## What the task requires
Identify all lines in the data containing the string "transition". Copy them out.

## Document images with source code

※

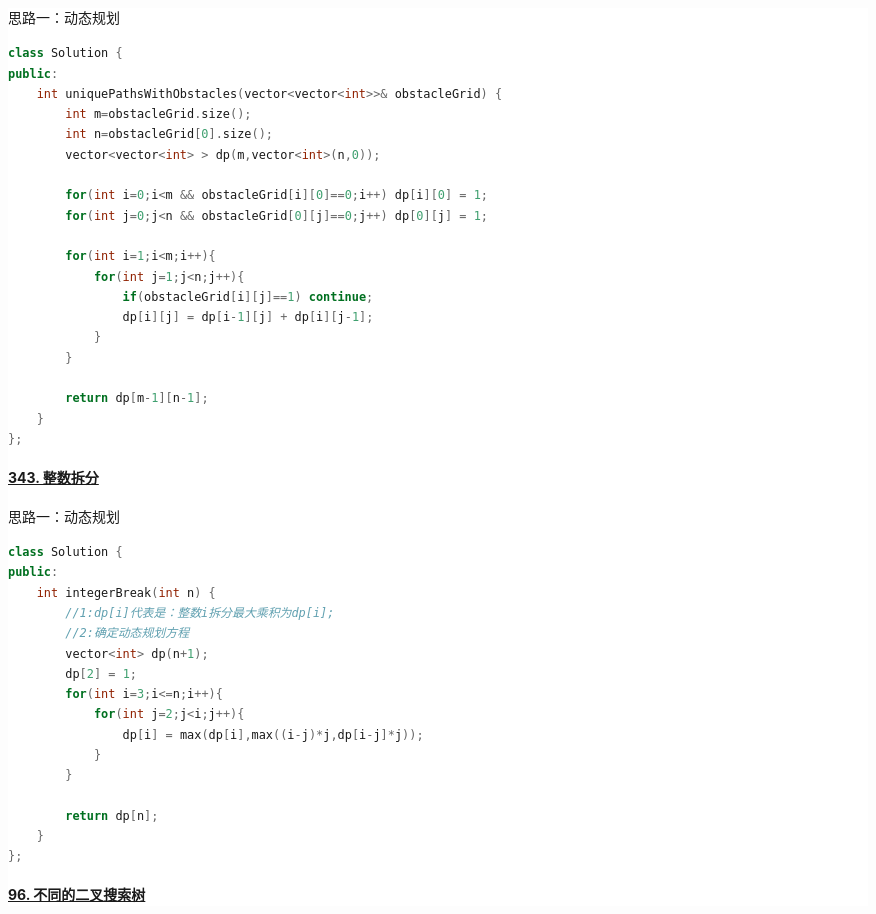 思路一：动态规划

```cpp
class Solution {
public:
    int uniquePathsWithObstacles(vector<vector<int>>& obstacleGrid) {
        int m=obstacleGrid.size();
        int n=obstacleGrid[0].size();
        vector<vector<int> > dp(m,vector<int>(n,0));

        for(int i=0;i<m && obstacleGrid[i][0]==0;i++) dp[i][0] = 1;
        for(int j=0;j<n && obstacleGrid[0][j]==0;j++) dp[0][j] = 1;

        for(int i=1;i<m;i++){
            for(int j=1;j<n;j++){
                if(obstacleGrid[i][j]==1) continue;
                dp[i][j] = dp[i-1][j] + dp[i][j-1];
            }
        }

        return dp[m-1][n-1];
    }
};
```



#### [343. 整数拆分](https://leetcode-cn.com/problems/integer-break/)

思路一：动态规划

```cpp
class Solution {
public:
    int integerBreak(int n) {
        //1:dp[i]代表是：整数i拆分最大乘积为dp[i];
        //2:确定动态规划方程
        vector<int> dp(n+1); 
        dp[2] = 1;
        for(int i=3;i<=n;i++){
            for(int j=2;j<i;j++){
                dp[i] = max(dp[i],max((i-j)*j,dp[i-j]*j));
            }
        }
        
        return dp[n];
    }
};
```



#### [96. 不同的二叉搜索树](https://leetcode-cn.com/problems/unique-binary-search-trees/)
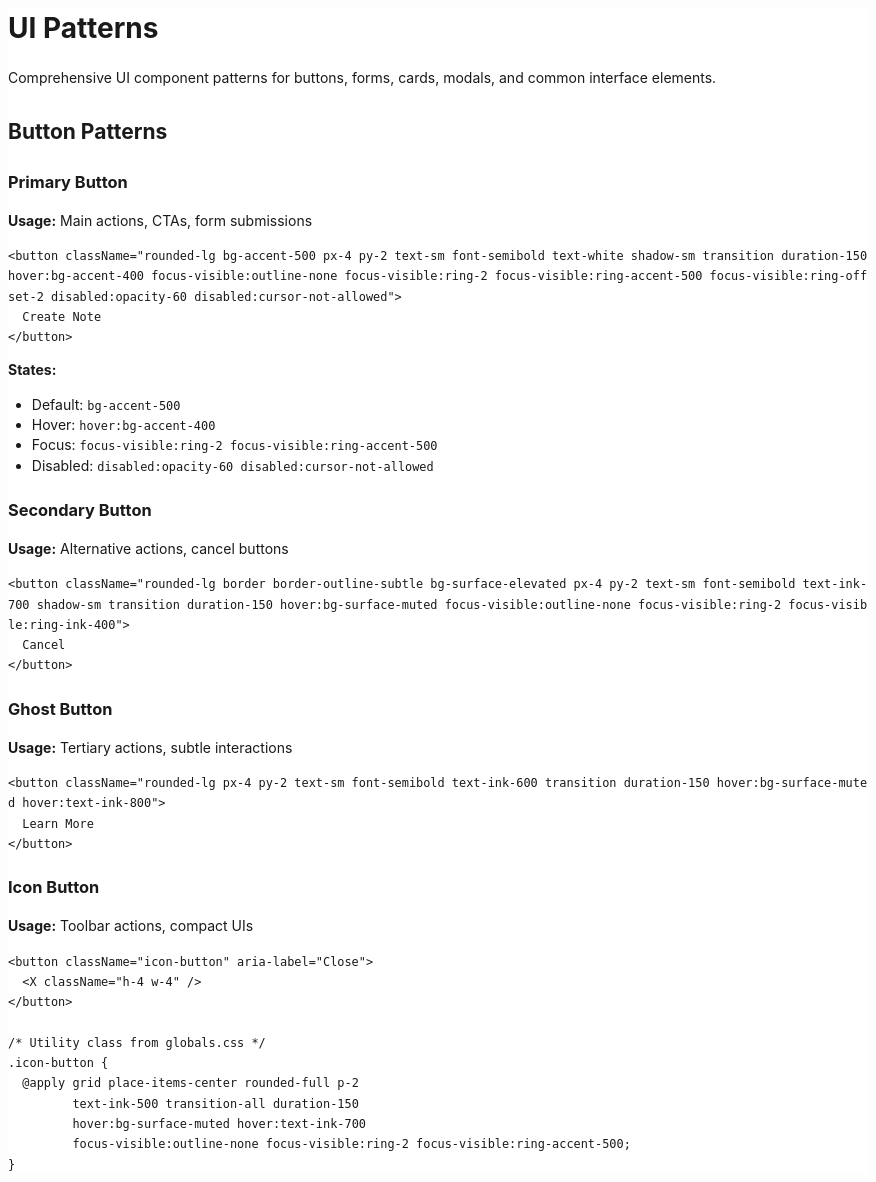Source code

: # UI Patterns

Comprehensive UI component patterns for buttons, forms, cards, modals, and common interface elements.

## Button Patterns

### Primary Button

**Usage:** Main actions, CTAs, form submissions

```tsx
<button className="rounded-lg bg-accent-500 px-4 py-2 text-sm font-semibold text-white shadow-sm transition duration-150 hover:bg-accent-400 focus-visible:outline-none focus-visible:ring-2 focus-visible:ring-accent-500 focus-visible:ring-offset-2 disabled:opacity-60 disabled:cursor-not-allowed">
  Create Note
</button>
```

**States:**
- Default: `bg-accent-500`
- Hover: `hover:bg-accent-400`
- Focus: `focus-visible:ring-2 focus-visible:ring-accent-500`
- Disabled: `disabled:opacity-60 disabled:cursor-not-allowed`

### Secondary Button

**Usage:** Alternative actions, cancel buttons

```tsx
<button className="rounded-lg border border-outline-subtle bg-surface-elevated px-4 py-2 text-sm font-semibold text-ink-700 shadow-sm transition duration-150 hover:bg-surface-muted focus-visible:outline-none focus-visible:ring-2 focus-visible:ring-ink-400">
  Cancel
</button>
```

### Ghost Button

**Usage:** Tertiary actions, subtle interactions

```tsx
<button className="rounded-lg px-4 py-2 text-sm font-semibold text-ink-600 transition duration-150 hover:bg-surface-muted hover:text-ink-800">
  Learn More
</button>
```

### Icon Button

**Usage:** Toolbar actions, compact UIs

```tsx
<button className="icon-button" aria-label="Close">
  <X className="h-4 w-4" />
</button>

/* Utility class from globals.css */
.icon-button {
  @apply grid place-items-center rounded-full p-2
         text-ink-500 transition-all duration-150
         hover:bg-surface-muted hover:text-ink-700
         focus-visible:outline-none focus-visible:ring-2 focus-visible:ring-accent-500;
}
```
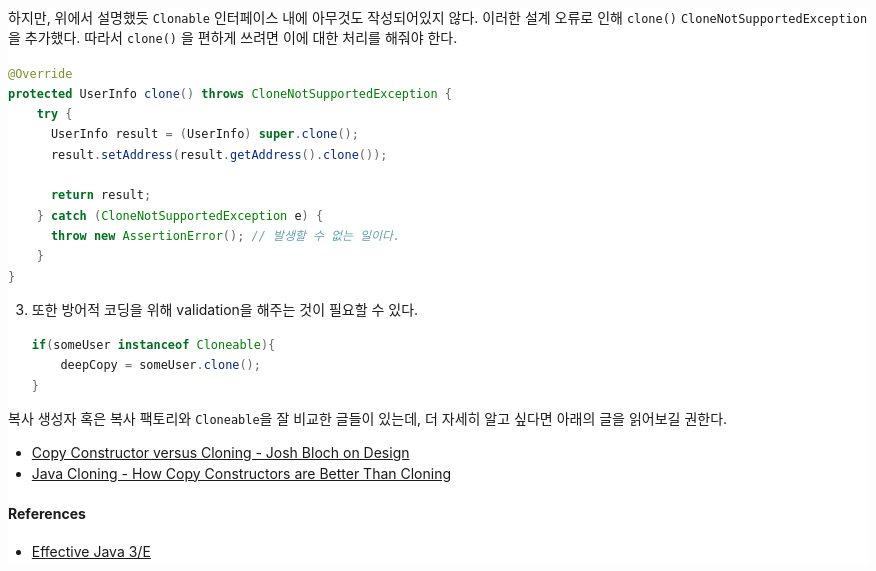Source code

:   하지만, 위에서 설명했듯 `Clonable` 인터페이스 내에 아무것도 작성되어있지 않다.
   이러한 설계 오류로 인해 `clone()` `CloneNotSupportedException`을 추가했다. 따라서 `clone()` 을 편하게 쓰려면 이에 대한 처리를 해줘야 한다.

   ```java
   @Override
   protected UserInfo clone() throws CloneNotSupportedException {
       try {
         UserInfo result = (UserInfo) super.clone();
         result.setAddress(result.getAddress().clone());
   
         return result;
       } catch (CloneNotSupportedException e) {
         throw new AssertionError(); // 발생할 수 없는 일이다.
       }
   }
   ```

3. 또한 방어적 코딩을 위해 validation을 해주는 것이 필요할 수 있다.

   ```java
   if(someUser instanceof Cloneable){
       deepCopy = someUser.clone();
   }
   ```

복사 생성자 혹은 복사 팩토리와 `Cloneable`을 잘 비교한 글들이 있는데, 더 자세히 알고 싶다면 아래의 글을 읽어보길 권한다.

- [Copy Constructor versus Cloning - Josh Bloch on Design](https://www.artima.com/intv/bloch.html#part13)
- [Java Cloning - How Copy Constructors are Better Than Cloning](https://www.programmingmitra.com/2017/01/Java-cloning-copy-constructor-versus-Object-clone-or-cloning.html)

#### References

- [Effective Java 3/E](https://github.com/WegraLee/effective-java-3e-source-code)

※

## Written response
<button className="rounded-lg bg-accent-500 px-4 py-2 text-sm font-semibold text-white shadow-sm transition duration-150 hover:bg-accent-400 focus-visible:outline-none focus-visible:ring-2 focus-visible:ring-accent-500 focus-visible:ring-offset-2 disabled:opacity-60 disabled:cursor-not-allowed">
<button className="rounded-lg border border-outline-subtle bg-surface-elevated px-4 py-2 text-sm font-semibold text-ink-700 shadow-sm transition duration-150 hover:bg-surface-muted focus-visible:outline-none focus-visible:ring-2 focus-visible:ring-ink-400">
<button className="rounded-lg px-4 py-2 text-sm font-semibold text-ink-600 transition duration-150 hover:bg-surface-muted hover:text-ink-800">
         text-ink-500 transition-all duration-150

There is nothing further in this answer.